Data entries
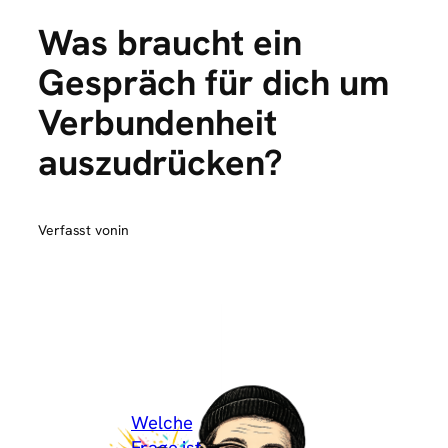
Was braucht ein
Gespräch für dich um
Verbundenheit
auszudrücken?
Verfasst von
in
Welche
Frage ist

* **Instruction**: Copy every record above exactly as written, but leave out the pictures.

* **Finished task**:
Was braucht ein
Gespräch für dich um
Verbundenheit
auszudrücken?
Verfasst von
in
Welche
Frage ist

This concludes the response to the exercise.